Background Interindividual variation in genetic background may influence the response to chemotherapy and overall survival for patients with advanced-stage non-small cell lung cancer (NSCLC). Methods To identify genetic variants associated with poor overall survival in these patients, we conducted a genome-wide scan of 307 260 single-nucleotide polymorphisms (SNPs) in 327 advanced-stage NSCLC patients who received platinum-based chemotherapy with or without radiation at the University of Texas MD Anderson Cancer Center (the discovery population). A fast-track replication was performed for 315 patients from the Mayo Clinic followed by a second validation at the University of Pittsburgh in 420 patients enrolled in the Spanish Lung Cancer Group PLATAX clinical trial. A pooled analysis combining the Mayo Clinic and PLATAX populations or all three populations was also used to validate the results. We assessed the association of each SNP with overall survival by multivariable Cox proportional hazard regression analysis. All statistical tests were two-sided. Results SNP rs1878022 in the chemokine-like receptor 1 (CMKLR1) was statistically significantly associated with poor overall survival in the MD Anderson discovery population (hazard ratio [HR] of death = 1.59, 95% confidence interval [CI] = 1.32 to 1.92, P = 1.42 x 10(-6)), in the PLATAX clinical trial (HR of death = 1.23, 95% CI = 1.00 to 1.51, P =.05), in the pooled Mayo Clinic and PLATAX validation (HR of death = 1.22, 95% CI = 1.06 to 1.40, P =.005), and in pooled analysis of all three populations (HR of death = 1.33, 95% CI = 1.19 to 1.48, P = 5.13 x 10(-7)).
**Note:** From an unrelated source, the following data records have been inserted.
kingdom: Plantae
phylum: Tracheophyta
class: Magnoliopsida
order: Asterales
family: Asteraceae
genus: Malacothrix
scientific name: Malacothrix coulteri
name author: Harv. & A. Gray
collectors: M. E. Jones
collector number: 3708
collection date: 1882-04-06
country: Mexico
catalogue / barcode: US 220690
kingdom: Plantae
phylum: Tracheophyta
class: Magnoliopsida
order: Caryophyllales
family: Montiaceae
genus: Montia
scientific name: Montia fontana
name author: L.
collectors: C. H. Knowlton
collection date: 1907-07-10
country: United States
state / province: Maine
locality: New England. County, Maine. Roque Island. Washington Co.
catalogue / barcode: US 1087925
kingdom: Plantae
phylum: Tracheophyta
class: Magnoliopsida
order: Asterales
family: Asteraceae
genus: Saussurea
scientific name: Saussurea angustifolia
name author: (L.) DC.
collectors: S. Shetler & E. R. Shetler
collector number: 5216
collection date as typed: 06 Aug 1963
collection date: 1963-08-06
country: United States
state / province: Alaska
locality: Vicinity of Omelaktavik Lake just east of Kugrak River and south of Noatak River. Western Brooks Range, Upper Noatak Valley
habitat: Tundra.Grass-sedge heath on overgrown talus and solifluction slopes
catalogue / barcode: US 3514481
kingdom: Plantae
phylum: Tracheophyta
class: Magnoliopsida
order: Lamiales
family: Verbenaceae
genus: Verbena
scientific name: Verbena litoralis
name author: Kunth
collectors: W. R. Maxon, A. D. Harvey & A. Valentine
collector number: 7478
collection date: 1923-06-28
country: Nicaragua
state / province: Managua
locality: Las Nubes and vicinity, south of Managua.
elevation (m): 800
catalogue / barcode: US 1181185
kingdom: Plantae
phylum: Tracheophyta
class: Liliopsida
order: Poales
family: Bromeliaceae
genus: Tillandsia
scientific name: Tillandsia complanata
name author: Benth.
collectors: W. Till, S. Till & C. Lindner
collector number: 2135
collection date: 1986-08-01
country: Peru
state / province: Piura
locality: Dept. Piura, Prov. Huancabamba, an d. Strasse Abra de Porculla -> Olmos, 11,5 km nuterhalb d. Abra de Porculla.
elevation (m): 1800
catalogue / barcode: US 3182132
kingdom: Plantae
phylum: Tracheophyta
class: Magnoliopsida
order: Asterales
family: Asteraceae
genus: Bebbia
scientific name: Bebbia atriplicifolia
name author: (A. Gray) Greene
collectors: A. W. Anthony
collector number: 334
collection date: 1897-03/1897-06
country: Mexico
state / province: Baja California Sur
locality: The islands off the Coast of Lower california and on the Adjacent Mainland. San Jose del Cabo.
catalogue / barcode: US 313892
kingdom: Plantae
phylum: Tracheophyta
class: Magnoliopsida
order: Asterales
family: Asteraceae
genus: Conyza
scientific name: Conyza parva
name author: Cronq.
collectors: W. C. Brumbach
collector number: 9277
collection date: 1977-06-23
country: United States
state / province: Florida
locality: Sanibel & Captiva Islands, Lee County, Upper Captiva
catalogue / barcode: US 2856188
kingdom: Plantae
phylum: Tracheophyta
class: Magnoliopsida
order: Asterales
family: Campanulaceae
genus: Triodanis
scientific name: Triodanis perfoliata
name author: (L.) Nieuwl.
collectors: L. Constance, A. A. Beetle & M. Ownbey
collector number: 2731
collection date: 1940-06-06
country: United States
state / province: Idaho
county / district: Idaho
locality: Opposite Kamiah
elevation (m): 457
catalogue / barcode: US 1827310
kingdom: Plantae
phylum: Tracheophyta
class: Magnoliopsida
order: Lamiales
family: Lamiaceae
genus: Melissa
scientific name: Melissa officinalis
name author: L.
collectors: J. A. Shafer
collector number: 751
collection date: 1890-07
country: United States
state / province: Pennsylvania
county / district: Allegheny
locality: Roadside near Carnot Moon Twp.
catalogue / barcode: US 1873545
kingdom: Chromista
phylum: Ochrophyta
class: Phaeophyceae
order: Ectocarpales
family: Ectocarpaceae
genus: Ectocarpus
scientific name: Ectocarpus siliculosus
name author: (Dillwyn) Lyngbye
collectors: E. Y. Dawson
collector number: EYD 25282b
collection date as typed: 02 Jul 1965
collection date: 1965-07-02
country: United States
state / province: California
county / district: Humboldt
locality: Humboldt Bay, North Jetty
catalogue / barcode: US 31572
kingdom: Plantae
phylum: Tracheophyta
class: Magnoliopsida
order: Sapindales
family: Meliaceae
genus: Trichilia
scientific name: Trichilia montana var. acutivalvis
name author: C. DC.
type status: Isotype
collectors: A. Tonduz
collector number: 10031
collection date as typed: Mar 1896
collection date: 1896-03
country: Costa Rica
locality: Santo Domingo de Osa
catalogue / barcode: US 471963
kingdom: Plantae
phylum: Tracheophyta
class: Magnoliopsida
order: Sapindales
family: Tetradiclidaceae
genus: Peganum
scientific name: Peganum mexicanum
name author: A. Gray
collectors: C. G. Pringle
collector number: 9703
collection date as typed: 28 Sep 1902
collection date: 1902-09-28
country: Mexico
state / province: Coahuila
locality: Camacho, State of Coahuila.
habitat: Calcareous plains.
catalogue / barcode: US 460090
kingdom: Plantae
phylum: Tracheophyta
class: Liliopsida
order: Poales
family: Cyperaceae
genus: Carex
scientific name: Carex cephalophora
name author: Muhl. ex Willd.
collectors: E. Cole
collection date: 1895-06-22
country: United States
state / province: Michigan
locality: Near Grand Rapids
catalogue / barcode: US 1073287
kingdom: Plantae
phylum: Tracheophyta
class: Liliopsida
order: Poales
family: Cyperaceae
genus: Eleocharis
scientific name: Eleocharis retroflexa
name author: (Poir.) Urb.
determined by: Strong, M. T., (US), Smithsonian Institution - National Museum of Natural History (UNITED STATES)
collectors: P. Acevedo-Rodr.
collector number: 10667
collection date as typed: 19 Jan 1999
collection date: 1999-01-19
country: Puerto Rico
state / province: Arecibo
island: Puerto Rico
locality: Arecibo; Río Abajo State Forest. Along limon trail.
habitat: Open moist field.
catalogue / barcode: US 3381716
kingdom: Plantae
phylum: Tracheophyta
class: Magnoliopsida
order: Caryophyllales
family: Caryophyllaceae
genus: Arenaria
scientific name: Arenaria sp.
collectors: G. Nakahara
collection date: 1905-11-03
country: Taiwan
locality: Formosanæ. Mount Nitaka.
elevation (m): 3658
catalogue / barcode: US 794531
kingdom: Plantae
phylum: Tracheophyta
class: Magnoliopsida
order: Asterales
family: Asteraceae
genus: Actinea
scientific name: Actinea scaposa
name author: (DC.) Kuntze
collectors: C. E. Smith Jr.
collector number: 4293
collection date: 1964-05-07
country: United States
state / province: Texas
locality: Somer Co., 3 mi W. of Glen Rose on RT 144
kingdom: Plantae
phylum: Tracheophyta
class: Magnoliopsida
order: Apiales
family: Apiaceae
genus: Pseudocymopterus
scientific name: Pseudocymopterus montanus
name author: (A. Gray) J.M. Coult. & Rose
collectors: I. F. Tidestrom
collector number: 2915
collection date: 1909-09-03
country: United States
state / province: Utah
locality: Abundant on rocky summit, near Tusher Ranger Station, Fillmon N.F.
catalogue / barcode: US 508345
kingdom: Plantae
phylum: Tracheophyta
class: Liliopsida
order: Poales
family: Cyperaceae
Carrying a variant genotype of rs10937823 was associated with decreased overall survival (HR of death = 1.82, 95% CI = 1.42 to 2.33, P = 1.73 x 10(-6)) in the pooled MD Anderson and Mayo Clinic populations but not in the PLATAX trial patient population (HR of death = 0.96, 95% CI = 0.69 to 1.35). Conclusion These results have the potential to contribute to the future development of personalized chemotherapy treatments for individual NSCLC patients.